A lot has changed in 200 years.
Do you think the Founding Fathers would be pleased with the progress of freedom in this country?
Would they think we were faithful to their vision?
I doubt it.
The Federal government is a monster. It controls virtually every aspect of our lives. For example, did you know there are Federal regulations about how much water your toilet can flush? The Energy Policy Act of 1992, which became law in 1994, made it illegal for toilets to flush more than 1.6 gallons. What kind of “limited government” is that? Remember the good old days when you were free to have a toilet that flushed however much you wanted? I don’t remember regulating toilet flushes being one of the enumerated powers of the Federal government (see here), do you?
Do you think the Founding Fathers would be pleased?
Personally, I think there is very little relationship between the current size and powers of the government, as compared to what the Founders intended. Most of the laws and regulations that currently exist in this country are not Constitutional. Not by a long shot.
200 years is a long time.
I was thinking of this when I read that Hank Hanegraaff, the Bible Answer Man, converted to Eastern Orthodoxy (see here). I’ve known several former Protestants or Evangelicals who’ve gone the same way.
One of the attractions of Orthodoxy is how old it is. They have a history of worship that can be traced back to the 4th century. The Orthodox can truthfully claim that their liturgy, and many of their practices, go back over a thousand years. That consistency is very different from the panorama of worship experiences you find in Evangelical churches today.
But so what?
Although Orthodox find comfort in the fact that much of their worship can be traced back to the 4th century, that’s 300 years after the time of Jesus and the Apostles!
A lot can happen in 300 years!
In Paul’s day, the churches in the provinces of Galatia and Asia were apostatizing from the gospel (Galatians 1:6; 2 Timothy 1:15). Revelation 1–3 emphasizes how their neighbors had become loveless, compromising, corrupt, and dead.
It didn’t take long, did it, for the churches to become corrupt?
What happened to them, by the way? Did the Galatian and Asian churches get back on track?
Is it an accident those same provinces became the heart of Eastern Orthodoxy?
I believe that, as a matter of historical record, those churches rejected the faith alone message, and passed on their false traditions and teachings to the next generation, and the next, and the next, continuing through the centuries, until they became a hybrid state church under Constantine. (For a great introduction to how church practices became corrupt over time, see Frank Viola and George Barna’s book, Pagan Christianity?)

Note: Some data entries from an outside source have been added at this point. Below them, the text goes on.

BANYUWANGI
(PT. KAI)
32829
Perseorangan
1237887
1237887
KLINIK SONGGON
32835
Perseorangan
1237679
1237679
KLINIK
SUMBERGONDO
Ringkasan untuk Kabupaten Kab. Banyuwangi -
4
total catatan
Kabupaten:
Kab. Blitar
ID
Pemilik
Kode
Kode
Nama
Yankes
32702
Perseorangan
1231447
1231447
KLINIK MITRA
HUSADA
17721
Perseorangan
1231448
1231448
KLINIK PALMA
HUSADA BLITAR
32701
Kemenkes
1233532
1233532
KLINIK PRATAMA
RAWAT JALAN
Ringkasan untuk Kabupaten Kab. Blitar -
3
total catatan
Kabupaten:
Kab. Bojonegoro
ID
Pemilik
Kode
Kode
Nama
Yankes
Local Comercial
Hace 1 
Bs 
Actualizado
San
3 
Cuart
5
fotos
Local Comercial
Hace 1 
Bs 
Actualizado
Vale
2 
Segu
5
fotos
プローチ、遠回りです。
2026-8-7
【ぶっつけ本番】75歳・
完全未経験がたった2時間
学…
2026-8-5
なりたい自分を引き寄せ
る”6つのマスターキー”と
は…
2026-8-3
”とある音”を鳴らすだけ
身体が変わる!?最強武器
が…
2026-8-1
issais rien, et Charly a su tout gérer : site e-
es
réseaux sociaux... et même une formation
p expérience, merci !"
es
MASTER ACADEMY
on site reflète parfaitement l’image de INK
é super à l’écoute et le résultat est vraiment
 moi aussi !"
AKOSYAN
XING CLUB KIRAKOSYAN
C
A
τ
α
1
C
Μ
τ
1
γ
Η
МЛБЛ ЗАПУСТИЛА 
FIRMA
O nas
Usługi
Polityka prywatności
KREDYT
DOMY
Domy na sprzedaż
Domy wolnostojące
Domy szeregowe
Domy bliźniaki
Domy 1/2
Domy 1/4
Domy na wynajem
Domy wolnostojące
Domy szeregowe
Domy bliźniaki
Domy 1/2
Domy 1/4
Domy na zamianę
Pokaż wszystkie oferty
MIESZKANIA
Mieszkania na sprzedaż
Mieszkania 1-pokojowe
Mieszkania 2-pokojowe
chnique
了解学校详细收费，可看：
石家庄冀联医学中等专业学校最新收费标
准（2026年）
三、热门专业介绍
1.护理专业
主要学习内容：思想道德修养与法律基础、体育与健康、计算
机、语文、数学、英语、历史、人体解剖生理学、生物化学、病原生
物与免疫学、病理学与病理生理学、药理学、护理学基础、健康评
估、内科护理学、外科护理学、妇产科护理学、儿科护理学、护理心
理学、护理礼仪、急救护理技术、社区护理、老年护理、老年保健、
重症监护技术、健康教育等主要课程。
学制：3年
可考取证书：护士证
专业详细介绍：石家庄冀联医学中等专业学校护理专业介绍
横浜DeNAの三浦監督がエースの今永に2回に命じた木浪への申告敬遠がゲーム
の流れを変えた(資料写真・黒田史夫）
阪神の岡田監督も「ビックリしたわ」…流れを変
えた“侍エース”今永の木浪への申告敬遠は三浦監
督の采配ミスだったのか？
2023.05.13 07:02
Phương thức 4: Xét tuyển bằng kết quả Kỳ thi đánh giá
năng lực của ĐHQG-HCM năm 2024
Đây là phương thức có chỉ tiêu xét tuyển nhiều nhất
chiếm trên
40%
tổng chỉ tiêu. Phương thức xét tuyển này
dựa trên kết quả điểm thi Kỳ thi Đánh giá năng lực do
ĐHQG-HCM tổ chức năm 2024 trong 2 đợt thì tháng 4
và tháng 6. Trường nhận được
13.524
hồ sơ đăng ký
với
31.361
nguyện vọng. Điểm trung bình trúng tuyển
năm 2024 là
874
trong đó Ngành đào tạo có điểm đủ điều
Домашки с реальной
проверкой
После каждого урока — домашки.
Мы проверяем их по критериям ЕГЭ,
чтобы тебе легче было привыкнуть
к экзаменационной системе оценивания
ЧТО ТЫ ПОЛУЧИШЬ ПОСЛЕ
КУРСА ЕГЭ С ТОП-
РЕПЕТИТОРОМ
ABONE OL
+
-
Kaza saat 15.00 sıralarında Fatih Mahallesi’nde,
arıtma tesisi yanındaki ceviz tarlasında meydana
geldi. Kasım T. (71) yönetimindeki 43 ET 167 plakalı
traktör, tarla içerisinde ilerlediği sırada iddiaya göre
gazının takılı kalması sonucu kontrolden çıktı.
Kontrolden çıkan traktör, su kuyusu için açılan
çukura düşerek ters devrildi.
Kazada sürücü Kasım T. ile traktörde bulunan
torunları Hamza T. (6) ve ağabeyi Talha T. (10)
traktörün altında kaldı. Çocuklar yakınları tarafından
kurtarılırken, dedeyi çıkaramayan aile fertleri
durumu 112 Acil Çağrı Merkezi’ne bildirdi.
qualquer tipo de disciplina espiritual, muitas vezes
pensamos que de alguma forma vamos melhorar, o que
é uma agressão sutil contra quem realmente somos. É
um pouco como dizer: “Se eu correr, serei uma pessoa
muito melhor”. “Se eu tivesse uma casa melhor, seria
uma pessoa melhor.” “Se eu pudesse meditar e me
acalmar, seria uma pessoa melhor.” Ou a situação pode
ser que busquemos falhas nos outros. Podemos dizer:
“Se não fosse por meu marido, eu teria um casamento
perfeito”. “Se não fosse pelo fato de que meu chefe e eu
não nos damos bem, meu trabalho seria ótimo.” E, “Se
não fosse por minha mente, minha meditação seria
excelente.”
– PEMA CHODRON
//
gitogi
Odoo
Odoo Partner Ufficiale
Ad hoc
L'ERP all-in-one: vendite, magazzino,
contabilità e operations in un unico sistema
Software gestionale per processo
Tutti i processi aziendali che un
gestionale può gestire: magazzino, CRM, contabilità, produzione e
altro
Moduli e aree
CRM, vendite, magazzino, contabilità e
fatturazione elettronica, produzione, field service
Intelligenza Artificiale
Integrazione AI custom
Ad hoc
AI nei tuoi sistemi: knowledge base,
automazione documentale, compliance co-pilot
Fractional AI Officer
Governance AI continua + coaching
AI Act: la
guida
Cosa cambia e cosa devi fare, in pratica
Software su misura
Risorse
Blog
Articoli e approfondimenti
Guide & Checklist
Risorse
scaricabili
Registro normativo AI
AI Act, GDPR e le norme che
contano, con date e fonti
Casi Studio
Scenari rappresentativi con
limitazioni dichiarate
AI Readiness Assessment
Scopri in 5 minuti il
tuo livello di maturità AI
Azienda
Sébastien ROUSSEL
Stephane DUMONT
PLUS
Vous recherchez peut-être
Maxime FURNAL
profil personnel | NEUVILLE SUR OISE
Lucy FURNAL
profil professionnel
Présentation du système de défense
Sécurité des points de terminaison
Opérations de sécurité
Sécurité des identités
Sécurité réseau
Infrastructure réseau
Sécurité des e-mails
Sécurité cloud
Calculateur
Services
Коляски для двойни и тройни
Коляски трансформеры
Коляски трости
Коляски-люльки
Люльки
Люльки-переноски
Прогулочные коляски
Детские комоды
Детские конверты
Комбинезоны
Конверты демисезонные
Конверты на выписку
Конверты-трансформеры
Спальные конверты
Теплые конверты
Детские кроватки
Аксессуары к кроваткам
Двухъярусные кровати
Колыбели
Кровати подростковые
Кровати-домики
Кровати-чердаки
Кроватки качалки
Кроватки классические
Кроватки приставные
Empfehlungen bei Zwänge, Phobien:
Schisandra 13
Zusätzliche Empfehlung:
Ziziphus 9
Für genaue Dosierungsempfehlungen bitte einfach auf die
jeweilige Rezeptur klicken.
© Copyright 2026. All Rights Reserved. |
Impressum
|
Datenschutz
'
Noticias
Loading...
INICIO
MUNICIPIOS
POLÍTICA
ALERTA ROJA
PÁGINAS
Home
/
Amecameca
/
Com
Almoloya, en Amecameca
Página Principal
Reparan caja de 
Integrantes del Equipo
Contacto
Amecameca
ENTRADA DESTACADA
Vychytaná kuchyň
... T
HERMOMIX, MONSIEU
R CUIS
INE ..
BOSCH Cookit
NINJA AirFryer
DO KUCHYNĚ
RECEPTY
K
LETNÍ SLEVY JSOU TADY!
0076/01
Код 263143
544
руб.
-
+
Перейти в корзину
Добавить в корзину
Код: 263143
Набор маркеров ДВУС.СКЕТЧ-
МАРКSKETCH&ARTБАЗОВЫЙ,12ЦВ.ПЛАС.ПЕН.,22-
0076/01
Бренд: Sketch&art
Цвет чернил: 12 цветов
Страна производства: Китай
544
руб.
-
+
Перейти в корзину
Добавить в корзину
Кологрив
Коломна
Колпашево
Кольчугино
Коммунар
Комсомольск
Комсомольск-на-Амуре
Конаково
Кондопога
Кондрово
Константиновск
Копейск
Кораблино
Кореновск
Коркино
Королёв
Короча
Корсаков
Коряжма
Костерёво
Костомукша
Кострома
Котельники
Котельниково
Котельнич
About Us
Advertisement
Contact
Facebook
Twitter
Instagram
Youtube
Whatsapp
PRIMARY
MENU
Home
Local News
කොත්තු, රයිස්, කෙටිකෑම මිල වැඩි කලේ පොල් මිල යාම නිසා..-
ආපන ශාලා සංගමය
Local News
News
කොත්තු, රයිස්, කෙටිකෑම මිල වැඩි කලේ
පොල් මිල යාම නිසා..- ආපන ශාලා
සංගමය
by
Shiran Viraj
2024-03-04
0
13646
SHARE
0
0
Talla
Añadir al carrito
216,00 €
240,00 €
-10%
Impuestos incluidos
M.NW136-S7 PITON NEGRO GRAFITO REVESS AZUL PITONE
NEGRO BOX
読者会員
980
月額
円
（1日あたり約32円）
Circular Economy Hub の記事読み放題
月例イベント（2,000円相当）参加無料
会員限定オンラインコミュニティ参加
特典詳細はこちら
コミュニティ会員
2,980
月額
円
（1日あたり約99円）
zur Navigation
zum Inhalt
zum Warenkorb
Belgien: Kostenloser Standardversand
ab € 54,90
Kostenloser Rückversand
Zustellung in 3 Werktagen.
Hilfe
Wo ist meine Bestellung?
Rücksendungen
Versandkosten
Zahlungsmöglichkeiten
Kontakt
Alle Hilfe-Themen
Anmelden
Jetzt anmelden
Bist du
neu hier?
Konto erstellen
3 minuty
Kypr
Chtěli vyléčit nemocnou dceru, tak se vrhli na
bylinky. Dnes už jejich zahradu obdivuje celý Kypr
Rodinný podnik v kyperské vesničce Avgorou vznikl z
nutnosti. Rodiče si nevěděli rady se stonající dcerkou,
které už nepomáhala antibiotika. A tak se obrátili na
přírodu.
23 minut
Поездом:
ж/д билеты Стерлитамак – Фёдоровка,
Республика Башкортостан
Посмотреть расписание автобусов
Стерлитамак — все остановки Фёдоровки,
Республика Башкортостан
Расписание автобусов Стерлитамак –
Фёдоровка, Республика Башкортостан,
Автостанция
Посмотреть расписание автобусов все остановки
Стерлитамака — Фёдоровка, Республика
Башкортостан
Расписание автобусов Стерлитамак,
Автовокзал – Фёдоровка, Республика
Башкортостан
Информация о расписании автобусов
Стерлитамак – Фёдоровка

A lot can happen in 300 years!
So I fully admit that Orthodox traditions are old. Yes, they can be traced back to the 4th century. But that doesn’t make them Biblical. You can’t avoid the hard work of being a Berean, going back to the text, and evaluating everything in light of it.
Three hundred years from now, I suppose people will be able to say, “How can you deny these Federal toilet flushing regulations are Constitutional? We can trace them all the way back to the 20th century!” But that’s not the issue, is it? The real issue is, can you trace them back to the original intent of the Founders, and to the original meaning of the Constitution?
Old traditions should never replace inspired Biblical teaching. Otherwise, you risk flushing the Gospel down the toilet.